**Task description:** Transcribe every line of the listing below word for word, omitting the pictures.

Start of Data

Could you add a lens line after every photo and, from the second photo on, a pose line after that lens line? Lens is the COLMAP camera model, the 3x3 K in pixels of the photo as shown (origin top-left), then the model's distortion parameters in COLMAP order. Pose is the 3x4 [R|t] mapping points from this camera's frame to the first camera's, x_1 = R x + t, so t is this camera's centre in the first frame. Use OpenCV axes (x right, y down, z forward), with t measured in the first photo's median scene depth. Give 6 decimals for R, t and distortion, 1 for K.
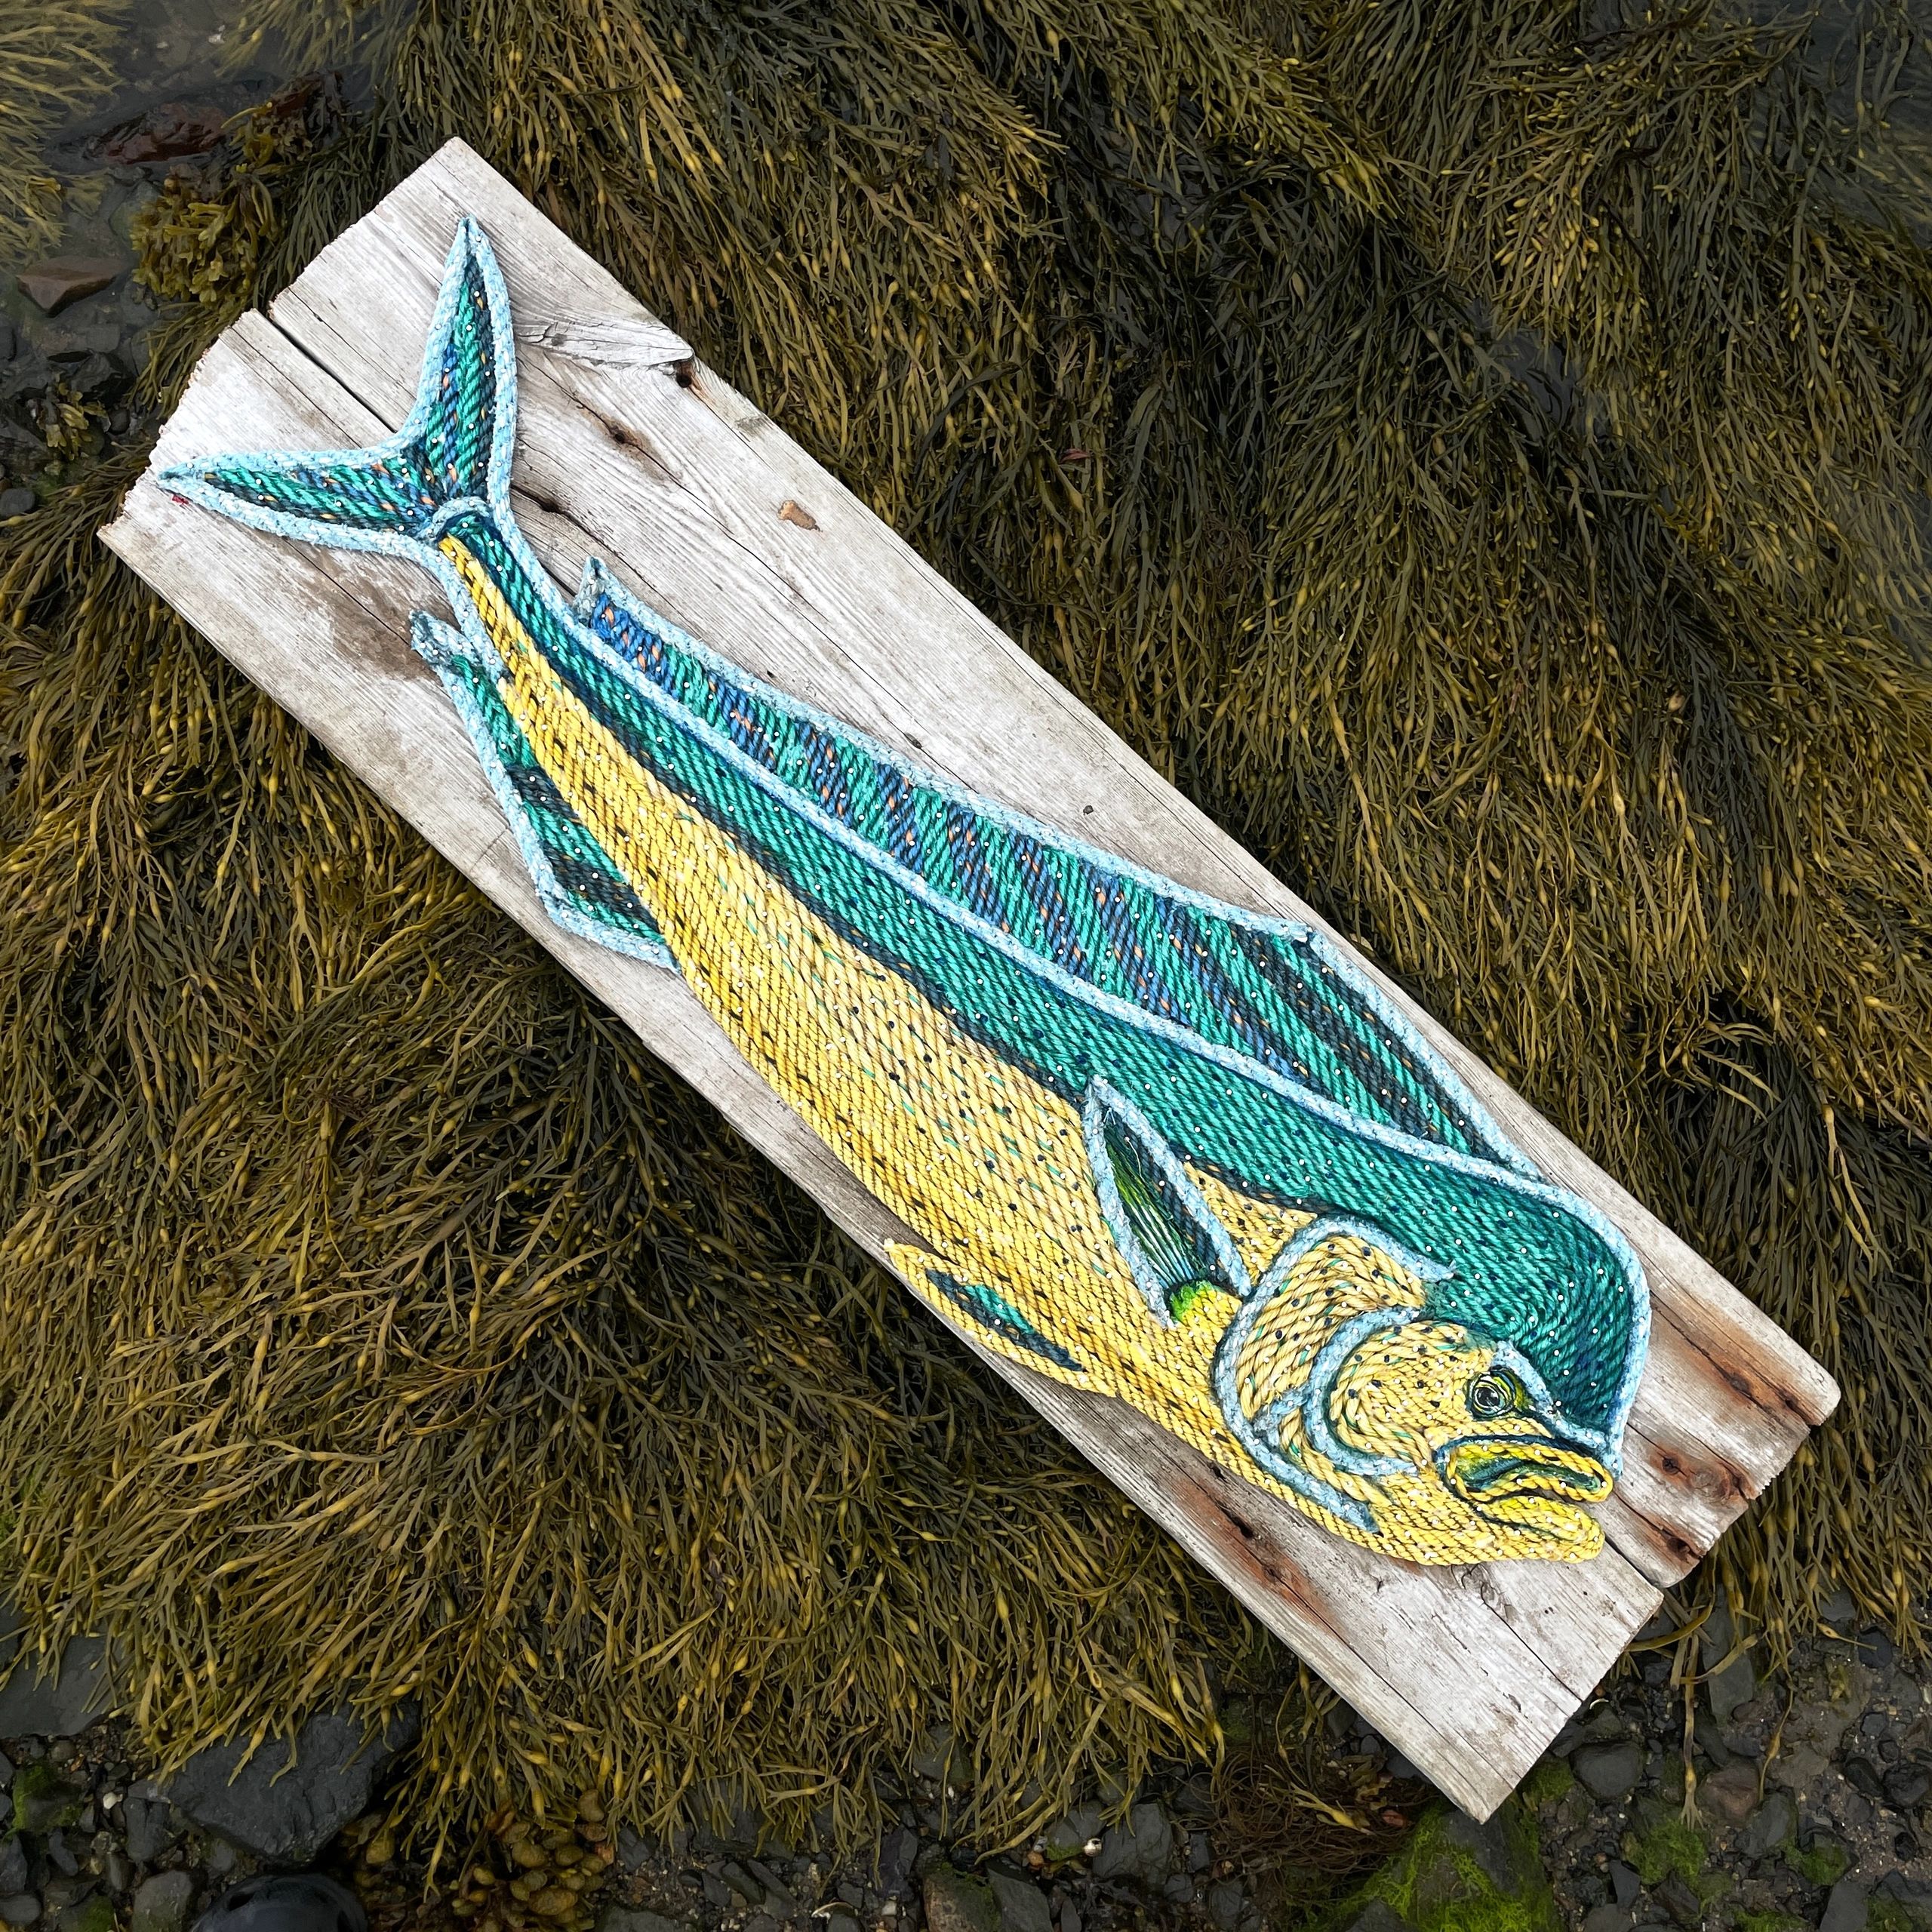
lens RADIAL K [[1864.0, 0, 966.0], [0, 1864.0, 966.0], [0, 0, 1]] dist [0.105919, -0.152563]
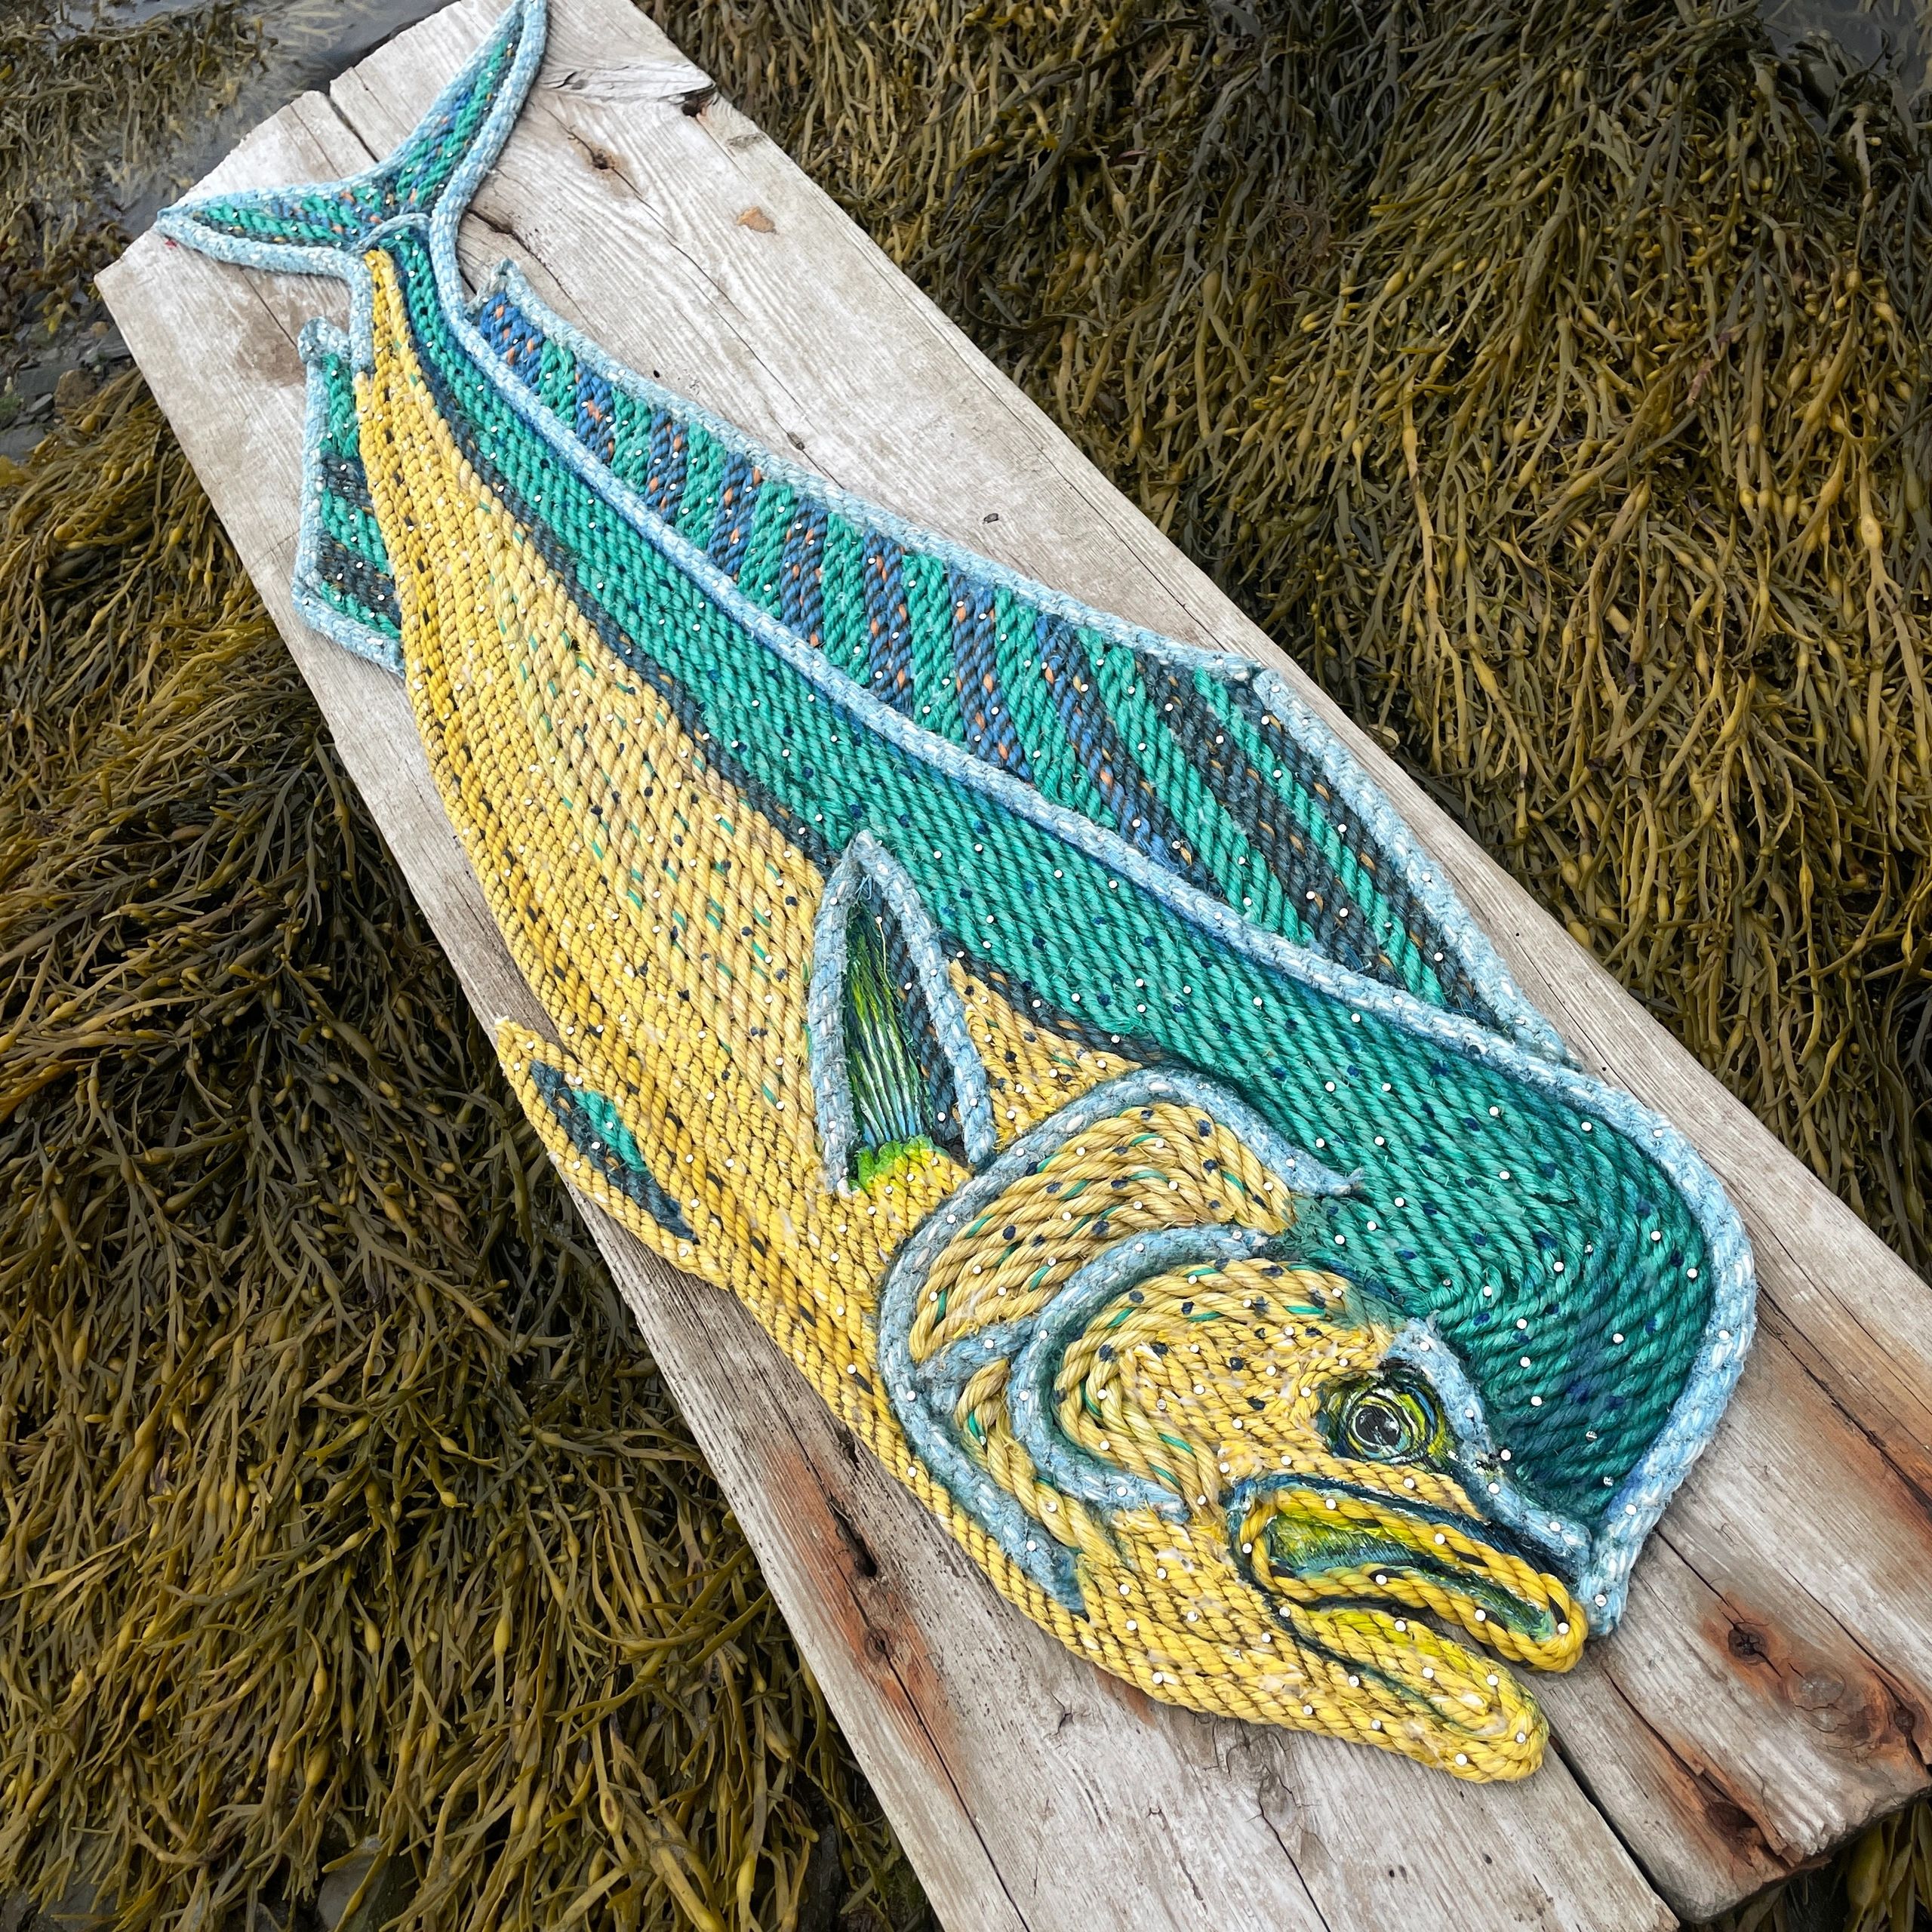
lens RADIAL K [[1918.5, 0, 967.7], [0, 1918.5, 933.4], [0, 0, 1]] dist [0.104443, -0.173184]
pose [[0.902650, 0.071529, -0.424390, 0.382310], [-0.199144, 0.943592, -0.264528, 0.258367], [0.381530, 0.323291, 0.865978, 0.446366]]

End of Data

**Solution:**
Could you add a lens line after every photo and, from the second photo on, a pose line after that lens line? Lens is the COLMAP camera model, the 3x3 K in pixels of the photo as shown (origin top-left), then the model's distortion parameters in COLMAP order. Pose is the 3x4 [R|t] mapping points from this camera's frame to the first camera's, x_1 = R x + t, so t is this camera's centre in the first frame. Use OpenCV axes (x right, y down, z forward), with t measured in the first photo's median scene depth. Give 6 decimals for R, t and distortion, 1 for K.
lens RADIAL K [[1864.0, 0, 966.0], [0, 1864.0, 966.0], [0, 0, 1]] dist [0.105919, -0.152563]
lens RADIAL K [[1918.5, 0, 967.7], [0, 1918.5, 933.4], [0, 0, 1]] dist [0.104443, -0.173184]
pose [[0.902650, 0.071529, -0.424390, 0.382310], [-0.199144, 0.943592, -0.264528, 0.258367], [0.381530, 0.323291, 0.865978, 0.446366]]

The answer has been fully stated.